• MATERIAL FOR THIS EXERCISE:
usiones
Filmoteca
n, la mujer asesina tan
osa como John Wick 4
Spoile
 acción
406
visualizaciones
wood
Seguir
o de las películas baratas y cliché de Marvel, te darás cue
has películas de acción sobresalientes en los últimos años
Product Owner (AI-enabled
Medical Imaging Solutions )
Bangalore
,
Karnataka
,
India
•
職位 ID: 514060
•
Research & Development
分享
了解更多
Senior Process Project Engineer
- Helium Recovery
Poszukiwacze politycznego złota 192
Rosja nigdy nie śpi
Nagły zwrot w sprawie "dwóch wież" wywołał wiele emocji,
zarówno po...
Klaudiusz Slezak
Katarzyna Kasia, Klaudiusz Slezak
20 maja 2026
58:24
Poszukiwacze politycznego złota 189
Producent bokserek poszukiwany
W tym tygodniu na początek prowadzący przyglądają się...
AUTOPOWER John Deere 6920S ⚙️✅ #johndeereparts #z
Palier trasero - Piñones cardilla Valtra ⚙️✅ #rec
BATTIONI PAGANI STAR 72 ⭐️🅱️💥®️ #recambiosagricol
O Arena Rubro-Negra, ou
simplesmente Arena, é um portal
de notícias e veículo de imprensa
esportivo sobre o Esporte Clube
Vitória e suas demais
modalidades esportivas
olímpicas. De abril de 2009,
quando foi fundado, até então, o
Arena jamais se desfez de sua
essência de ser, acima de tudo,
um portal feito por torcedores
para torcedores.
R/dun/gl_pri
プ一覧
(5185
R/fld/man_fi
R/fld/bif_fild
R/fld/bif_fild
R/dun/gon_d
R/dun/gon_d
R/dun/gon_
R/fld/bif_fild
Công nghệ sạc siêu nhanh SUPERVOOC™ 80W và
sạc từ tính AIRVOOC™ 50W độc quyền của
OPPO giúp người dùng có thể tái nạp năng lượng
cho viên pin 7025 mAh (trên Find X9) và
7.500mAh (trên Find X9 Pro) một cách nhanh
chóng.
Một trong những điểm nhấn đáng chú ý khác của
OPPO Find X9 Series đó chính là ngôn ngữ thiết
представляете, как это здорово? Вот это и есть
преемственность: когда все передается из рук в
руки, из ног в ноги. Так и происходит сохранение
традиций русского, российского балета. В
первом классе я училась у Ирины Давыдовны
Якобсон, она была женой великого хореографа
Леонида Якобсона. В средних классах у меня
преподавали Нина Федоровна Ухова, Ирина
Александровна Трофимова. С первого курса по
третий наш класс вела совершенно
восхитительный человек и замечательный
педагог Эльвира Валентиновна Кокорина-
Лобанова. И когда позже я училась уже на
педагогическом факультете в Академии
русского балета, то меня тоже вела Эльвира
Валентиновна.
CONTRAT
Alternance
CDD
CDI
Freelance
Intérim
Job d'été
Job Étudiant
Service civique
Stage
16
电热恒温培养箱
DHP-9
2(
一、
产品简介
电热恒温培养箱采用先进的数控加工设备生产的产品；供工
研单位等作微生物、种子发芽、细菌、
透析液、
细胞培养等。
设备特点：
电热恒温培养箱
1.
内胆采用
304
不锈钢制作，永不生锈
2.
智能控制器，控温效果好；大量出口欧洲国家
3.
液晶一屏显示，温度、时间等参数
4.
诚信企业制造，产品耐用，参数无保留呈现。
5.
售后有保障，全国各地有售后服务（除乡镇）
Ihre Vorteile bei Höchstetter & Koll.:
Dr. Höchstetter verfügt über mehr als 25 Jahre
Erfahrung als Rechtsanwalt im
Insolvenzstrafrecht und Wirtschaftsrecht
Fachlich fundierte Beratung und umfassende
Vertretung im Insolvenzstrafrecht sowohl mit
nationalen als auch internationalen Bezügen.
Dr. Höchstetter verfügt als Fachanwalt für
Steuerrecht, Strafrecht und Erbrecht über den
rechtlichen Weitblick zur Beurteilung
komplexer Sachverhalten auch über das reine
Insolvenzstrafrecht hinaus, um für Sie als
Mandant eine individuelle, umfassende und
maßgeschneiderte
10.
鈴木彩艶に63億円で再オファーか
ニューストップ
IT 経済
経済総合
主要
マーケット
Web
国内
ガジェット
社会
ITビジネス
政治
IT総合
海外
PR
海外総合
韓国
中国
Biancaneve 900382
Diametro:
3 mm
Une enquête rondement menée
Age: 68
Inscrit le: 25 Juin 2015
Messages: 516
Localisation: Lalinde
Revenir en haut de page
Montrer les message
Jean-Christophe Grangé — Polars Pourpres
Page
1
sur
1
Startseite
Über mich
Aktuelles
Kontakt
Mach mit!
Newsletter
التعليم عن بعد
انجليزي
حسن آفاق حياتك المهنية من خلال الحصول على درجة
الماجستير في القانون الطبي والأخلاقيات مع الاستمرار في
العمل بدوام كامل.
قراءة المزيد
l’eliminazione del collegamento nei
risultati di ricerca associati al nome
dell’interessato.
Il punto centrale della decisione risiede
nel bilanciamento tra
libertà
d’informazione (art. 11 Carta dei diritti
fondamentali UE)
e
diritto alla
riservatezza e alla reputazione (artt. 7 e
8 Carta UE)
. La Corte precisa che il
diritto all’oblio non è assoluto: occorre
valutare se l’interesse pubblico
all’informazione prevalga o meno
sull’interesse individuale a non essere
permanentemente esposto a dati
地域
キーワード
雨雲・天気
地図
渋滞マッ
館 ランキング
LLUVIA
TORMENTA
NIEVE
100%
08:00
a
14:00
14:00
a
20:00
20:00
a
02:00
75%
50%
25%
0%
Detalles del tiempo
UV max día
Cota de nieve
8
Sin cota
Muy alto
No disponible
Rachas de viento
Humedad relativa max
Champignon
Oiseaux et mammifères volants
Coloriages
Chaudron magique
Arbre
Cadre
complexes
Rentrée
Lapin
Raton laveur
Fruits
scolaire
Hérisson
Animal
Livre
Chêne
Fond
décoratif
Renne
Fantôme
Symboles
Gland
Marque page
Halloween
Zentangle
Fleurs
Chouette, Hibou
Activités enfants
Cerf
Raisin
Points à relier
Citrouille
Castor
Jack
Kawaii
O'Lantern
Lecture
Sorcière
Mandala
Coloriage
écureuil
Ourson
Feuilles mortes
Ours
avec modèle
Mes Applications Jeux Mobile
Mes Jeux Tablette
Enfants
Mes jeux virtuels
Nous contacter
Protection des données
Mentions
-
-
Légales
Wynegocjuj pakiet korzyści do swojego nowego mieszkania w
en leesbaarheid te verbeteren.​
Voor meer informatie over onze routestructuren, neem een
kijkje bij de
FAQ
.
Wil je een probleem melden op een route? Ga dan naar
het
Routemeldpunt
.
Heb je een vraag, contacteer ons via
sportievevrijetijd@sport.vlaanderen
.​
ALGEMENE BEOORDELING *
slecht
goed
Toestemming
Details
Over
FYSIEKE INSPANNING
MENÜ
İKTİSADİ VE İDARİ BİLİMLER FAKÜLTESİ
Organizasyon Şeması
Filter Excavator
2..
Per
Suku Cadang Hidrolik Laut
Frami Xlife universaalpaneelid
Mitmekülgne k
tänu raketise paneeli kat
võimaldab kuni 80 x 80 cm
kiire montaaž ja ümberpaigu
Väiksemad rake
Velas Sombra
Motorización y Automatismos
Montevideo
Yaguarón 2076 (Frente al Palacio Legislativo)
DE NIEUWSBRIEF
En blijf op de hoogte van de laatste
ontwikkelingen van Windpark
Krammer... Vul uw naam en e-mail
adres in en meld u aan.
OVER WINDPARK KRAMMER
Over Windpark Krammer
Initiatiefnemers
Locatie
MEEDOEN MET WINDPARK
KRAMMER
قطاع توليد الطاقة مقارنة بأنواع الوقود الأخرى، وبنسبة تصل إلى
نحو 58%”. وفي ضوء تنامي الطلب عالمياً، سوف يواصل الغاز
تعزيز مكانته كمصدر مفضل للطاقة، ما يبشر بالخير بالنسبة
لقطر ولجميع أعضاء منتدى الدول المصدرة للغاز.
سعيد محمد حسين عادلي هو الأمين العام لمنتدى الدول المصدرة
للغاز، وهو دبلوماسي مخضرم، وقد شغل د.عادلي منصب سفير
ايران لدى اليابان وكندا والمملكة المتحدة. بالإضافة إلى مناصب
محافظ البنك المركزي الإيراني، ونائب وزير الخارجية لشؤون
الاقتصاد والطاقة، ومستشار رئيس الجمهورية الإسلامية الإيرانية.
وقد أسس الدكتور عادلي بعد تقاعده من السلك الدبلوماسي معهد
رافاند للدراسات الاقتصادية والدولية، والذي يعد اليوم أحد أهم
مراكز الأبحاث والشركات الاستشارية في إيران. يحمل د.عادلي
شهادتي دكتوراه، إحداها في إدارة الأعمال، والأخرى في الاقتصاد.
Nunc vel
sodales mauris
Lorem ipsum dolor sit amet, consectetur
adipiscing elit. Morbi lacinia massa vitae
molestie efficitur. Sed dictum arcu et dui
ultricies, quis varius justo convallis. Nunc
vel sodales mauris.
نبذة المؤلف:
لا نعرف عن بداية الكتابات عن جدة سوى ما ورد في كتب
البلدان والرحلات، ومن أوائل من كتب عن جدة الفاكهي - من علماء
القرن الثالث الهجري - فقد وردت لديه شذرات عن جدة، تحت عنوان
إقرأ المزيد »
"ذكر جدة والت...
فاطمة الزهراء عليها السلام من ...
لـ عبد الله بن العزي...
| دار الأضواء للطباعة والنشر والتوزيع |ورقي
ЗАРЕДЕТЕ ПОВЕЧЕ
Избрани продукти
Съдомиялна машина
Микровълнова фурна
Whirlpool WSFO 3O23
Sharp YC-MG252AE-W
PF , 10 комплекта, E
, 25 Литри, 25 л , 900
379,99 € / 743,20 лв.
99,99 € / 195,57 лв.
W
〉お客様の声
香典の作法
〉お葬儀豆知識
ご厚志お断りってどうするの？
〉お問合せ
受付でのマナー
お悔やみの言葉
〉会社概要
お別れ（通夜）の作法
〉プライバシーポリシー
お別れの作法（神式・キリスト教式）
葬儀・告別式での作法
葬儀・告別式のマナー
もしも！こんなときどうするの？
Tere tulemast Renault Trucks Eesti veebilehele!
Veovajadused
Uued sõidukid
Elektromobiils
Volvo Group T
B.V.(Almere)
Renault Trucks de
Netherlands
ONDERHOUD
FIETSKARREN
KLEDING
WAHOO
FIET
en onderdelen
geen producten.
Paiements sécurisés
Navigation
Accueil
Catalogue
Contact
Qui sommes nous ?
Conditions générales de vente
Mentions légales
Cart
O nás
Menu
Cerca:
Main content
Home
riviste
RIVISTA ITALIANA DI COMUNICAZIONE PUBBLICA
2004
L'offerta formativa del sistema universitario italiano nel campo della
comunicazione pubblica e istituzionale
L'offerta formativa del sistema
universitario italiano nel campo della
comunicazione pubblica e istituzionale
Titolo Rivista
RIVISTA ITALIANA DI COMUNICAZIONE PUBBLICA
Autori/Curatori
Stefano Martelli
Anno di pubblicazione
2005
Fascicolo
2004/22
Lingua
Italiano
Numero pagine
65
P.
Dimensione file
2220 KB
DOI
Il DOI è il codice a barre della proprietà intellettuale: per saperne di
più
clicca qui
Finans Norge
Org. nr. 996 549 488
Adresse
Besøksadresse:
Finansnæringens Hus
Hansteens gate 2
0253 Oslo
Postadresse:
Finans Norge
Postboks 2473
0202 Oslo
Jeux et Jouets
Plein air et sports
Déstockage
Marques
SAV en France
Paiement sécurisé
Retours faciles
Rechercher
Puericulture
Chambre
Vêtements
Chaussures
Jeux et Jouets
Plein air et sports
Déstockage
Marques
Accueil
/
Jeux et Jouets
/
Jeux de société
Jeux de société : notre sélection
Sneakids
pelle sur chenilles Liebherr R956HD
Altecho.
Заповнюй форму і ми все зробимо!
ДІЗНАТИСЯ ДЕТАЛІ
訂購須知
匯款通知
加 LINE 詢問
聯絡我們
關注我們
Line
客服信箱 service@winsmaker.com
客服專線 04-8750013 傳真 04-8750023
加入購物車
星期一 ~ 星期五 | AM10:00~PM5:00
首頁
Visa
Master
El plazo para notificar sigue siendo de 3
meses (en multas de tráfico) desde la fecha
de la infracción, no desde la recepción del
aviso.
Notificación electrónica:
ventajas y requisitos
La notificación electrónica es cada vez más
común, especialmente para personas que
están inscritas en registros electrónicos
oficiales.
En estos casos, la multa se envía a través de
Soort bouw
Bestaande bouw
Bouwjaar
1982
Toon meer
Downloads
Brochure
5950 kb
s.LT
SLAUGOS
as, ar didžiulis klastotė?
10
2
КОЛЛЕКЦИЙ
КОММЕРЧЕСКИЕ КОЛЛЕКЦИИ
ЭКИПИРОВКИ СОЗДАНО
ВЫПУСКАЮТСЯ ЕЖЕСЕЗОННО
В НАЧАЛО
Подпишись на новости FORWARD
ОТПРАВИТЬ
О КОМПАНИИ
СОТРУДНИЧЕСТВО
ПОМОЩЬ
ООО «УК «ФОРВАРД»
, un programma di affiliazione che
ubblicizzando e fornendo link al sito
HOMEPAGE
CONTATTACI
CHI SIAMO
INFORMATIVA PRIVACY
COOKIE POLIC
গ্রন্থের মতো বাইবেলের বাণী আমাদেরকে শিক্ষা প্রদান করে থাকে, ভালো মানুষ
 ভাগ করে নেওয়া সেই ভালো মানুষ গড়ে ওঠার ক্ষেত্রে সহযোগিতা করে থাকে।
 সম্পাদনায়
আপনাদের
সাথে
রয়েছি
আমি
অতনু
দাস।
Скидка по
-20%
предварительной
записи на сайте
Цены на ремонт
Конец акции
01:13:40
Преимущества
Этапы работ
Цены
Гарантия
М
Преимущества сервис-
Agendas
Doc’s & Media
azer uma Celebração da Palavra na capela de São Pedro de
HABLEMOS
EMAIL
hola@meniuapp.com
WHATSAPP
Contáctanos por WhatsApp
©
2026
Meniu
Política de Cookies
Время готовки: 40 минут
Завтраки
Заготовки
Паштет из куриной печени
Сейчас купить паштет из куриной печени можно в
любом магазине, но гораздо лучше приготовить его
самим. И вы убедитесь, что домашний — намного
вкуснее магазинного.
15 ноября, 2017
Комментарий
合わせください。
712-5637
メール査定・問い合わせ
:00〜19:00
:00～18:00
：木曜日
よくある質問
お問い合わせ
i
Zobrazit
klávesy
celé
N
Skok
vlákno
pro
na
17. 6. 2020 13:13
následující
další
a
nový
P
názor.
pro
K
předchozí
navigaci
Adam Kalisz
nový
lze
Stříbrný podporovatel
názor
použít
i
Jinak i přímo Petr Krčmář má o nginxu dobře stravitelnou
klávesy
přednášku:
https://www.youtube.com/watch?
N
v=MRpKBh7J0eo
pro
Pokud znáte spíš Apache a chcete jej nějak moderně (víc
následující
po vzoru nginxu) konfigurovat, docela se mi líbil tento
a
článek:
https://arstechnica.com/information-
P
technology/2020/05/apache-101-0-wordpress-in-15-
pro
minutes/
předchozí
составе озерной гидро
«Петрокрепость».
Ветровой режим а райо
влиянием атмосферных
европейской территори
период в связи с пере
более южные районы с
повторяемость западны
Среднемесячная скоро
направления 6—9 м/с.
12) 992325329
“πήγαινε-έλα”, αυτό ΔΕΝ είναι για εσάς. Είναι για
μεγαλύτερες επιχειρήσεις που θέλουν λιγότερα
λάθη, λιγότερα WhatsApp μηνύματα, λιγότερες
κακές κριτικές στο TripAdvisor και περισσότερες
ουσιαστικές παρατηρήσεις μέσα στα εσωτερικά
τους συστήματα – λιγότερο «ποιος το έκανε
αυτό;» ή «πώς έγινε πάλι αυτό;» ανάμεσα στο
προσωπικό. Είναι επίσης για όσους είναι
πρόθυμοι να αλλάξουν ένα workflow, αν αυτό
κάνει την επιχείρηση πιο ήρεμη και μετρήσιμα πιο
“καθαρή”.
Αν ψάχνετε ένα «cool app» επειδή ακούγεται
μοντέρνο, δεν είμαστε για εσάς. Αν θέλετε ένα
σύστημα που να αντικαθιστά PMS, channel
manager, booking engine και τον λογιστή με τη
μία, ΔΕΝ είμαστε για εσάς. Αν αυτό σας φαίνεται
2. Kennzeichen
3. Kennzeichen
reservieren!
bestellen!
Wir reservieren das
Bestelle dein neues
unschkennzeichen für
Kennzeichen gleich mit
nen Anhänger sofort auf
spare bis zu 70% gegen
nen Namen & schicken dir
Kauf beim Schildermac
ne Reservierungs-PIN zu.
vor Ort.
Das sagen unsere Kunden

• EXERCISE DESCRIPTION:
Determine how many lines of the listing contain the string "trên", and give only the number.

• SOLUTION BELOW:
2